Scientists know very little about why reversals occur and whether they precipitate environmental change. Some geologists have suggested that these events could conceivably wreak ecological havoc—by compromising the magnetic field that shields organisms from deadly radiation, for example, or by confusing the internal navigation systems of migratory birds and other animals that use the earth’s magnetic field to orient themselves. As one of the only places in the world that has a terrestrial record of a reversal and a collection of fossils from the same time, Malapa could offer rare insights into what happens when the planet’s poles trade places.
Other evidence might throw additional light on their deaths. The fossilized bones of a pregnant antelope and her fetus from Malapa could help scientists pinpoint the time of year that the hominins died to within a couple weeks: antelopes give birth within a very narrow interval in the spring, and analysis of the fetus should allow researchers to figure out how far along the antelope was before she died. Meanwhile traces of maggots and carrion beetles that set on the hominins after death could reveal how long the bodies were exposed before the cave’s flowing sediments buried them.

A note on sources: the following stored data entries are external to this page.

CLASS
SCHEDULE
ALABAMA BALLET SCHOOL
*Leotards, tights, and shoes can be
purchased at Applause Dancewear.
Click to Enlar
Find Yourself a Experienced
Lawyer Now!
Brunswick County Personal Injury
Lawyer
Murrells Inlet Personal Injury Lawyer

In a sense, the work on A. sediba has only just begun. “You’re walking all over hominin fossils,” Berger tells visitors to Malapa on an austral spring morning in late November. They are standing on the rocky ground between the tree where Matthew found the clavicle and the mining pit where Berger found its owner. Climbing down into the pit, he points onlookers to bits of fossils peeking out of the rock and awaiting collection. The awestruck guests crane to glimpse an infant’s arm bone, the lower jaw of a false saber-toothed cat, the area that appears to contain the rest of the young male’s skeleton. Just by gathering remains exposed by the miners and the occasional rainstorm, the team has amassed one of the largest fossil hominin samples on record. Once the researchers begin excavating the roughly 500-square-meter site, Berger knows they will find more bones—many more. Extensive planning is under way to erect a structure to protect the site from the elements and serve as a state-of-the-art field laboratory for when they begin the formal excavation later this year, which will probe beyond the miners’ leavings into the undisturbed parts of the deposit. Meanwhile, in the Malapa block lab at the University of the Witwatersrand, chunks of rock blasted from the miners’ pit fill floor-to-ceiling shelves. Researchers will peer into the rocks with a CT scanner to look for hominin bones, including the adult female’s missing skull.

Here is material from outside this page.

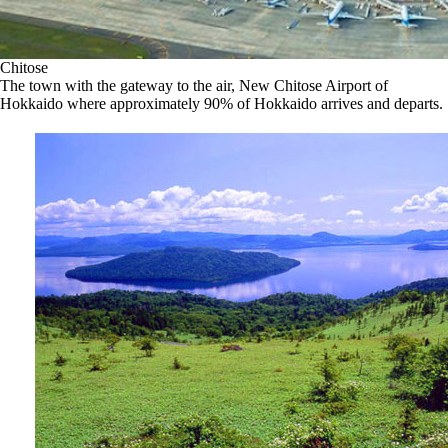
Chitose
The town with the gateway to the air, New Chitose Airport of
Hokkaido where approximately 90% of Hokkaido arrives and departs.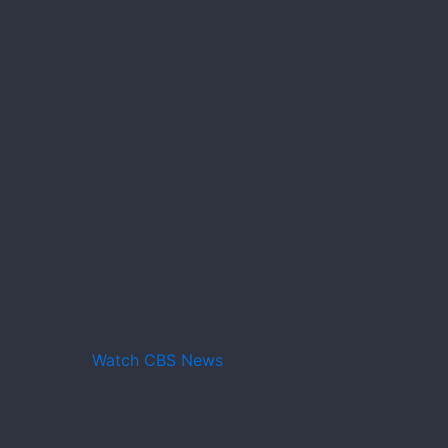
Watch CBS News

So vast are Malapa’s riches that Berger could probably spend the rest of his career working on them. Yet already he is thinking about where he wants to go next. A. sediba “has taught me that we really need a better record—and it’s out there,” he warrants. The mapping project that led Berger to Malapa identified more than three dozen new fossil sites in the Cradle alone that could potentially harbor hominin remains. He is lining up researchers to dig the most promising of those spots. Berger himself has his sights set farther afield. The Congo and Angola, among other places, have cave formations similar to the ones in the Cradle and have never been searched for hominin fossils, he observes. Perhaps there, in paleoanthropological terra incognita, he will find another unexpected emissary from the dawn of humankind that will rewrite the story of our origins once again.
This article was published in print as "First of Our Kind."